In February 1997 the Council published a document entitled ‘Integrated Equalities Policy’ which stated that it had been drawn up following widespread consultation with its partners in the community and set out its aims of challenging discrimination and promoting equality of opportunity. Most of the document is couched in terms of policies and aspirations, but is no less valuable for that. It contained a paragraph recognising that harassment of employees and service users is unacceptable and a statement of its policy for stopping harassment in the workplace which included the following passage:
“Harassment is a serious management issue. The anti-harassment policy aims to ensure that all complaints of harassment are dealt with in as sensitive a manner as possible by confronting the issue in its early stages. Stopping such unwanted behaviour is a sensitive, personal issue for the individual experiencing the harassment. It is important to deal with incidents of harassment positively, quickly and sensitively.”

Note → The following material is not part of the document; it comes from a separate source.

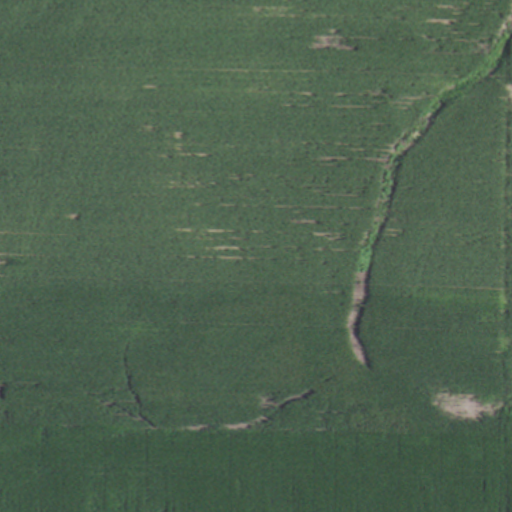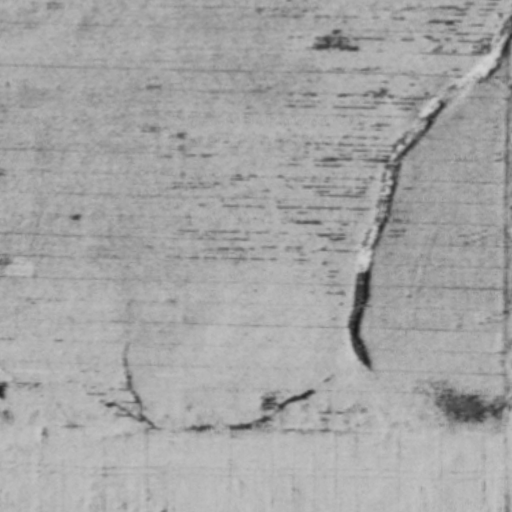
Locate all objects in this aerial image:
crop: (256, 256)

In December 1997 the Council adopted a ‘Procedure for Stopping Harassment in the Workplace’. This was a detailed document which included the following paragraph:
“4. Stopping Harassment
Harassment is a serious management issue. The Stopping Harassment in the Workplace Policy aims to ensure that all complaints of harassment are dealt with in as sensitive a manner as possible by confronting the issue in its early stages. Stopping such unwanted behaviour is a sensitive personal issue for the individual experiencing the harassment. It is important to deal with incidents of harassment positively, quickly and sensitively.”

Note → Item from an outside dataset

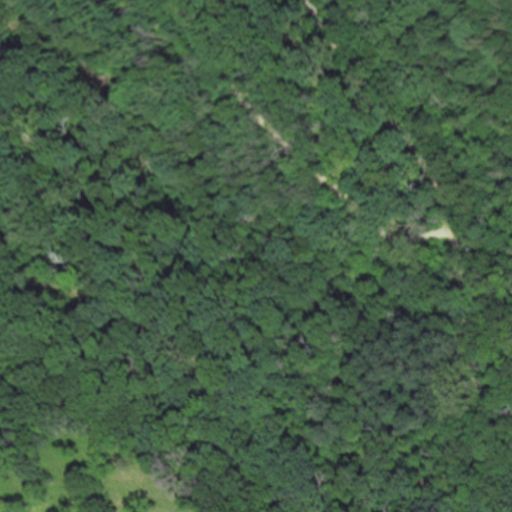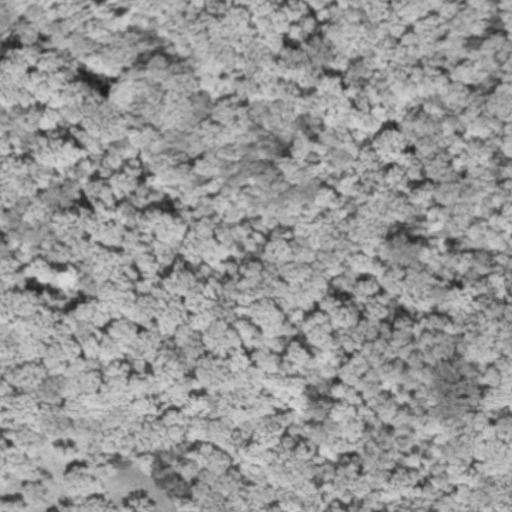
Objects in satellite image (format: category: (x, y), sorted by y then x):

Section 7 of the document set out a formal procedure for investigating complaints of harassment which provided for an investigation to be conducted by a panel of three. It provided that as a minimum all members of the panel should read and understand a document entitled ‘Stopping Harassment in the Workplace Investigation Guide’ (“the Guide”). The procedure expressly excluded any right of appeal against the panel’s recommendations, but did allow either party to appeal if unsatisfied with the way in which the complaint had been investigated or if new evidence had come to light. An appeal was to be made using the Grievance Procedure.

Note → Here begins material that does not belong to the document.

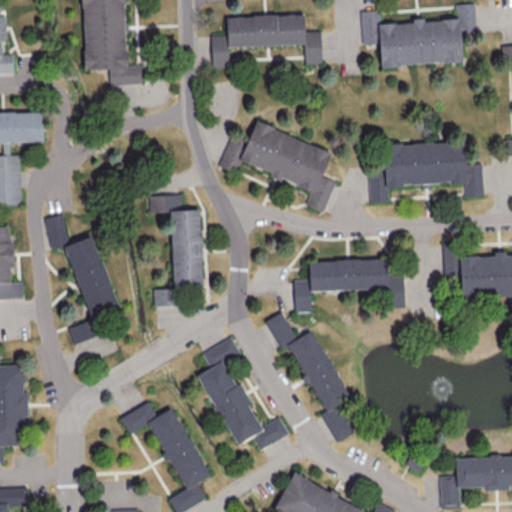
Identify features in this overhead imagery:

I have set out parts of these documents in some detail because there was much debate in the course of argument as to whether all or any of them became part of Mr. Deadman’s contract of employment or gave rise to terms which substantially reflected their provisions. Before turning to that question, however, I think it is helpful to consider the legal relationship between employer and employee at common law which forms part of the background to these documents and the context in which they must be construed.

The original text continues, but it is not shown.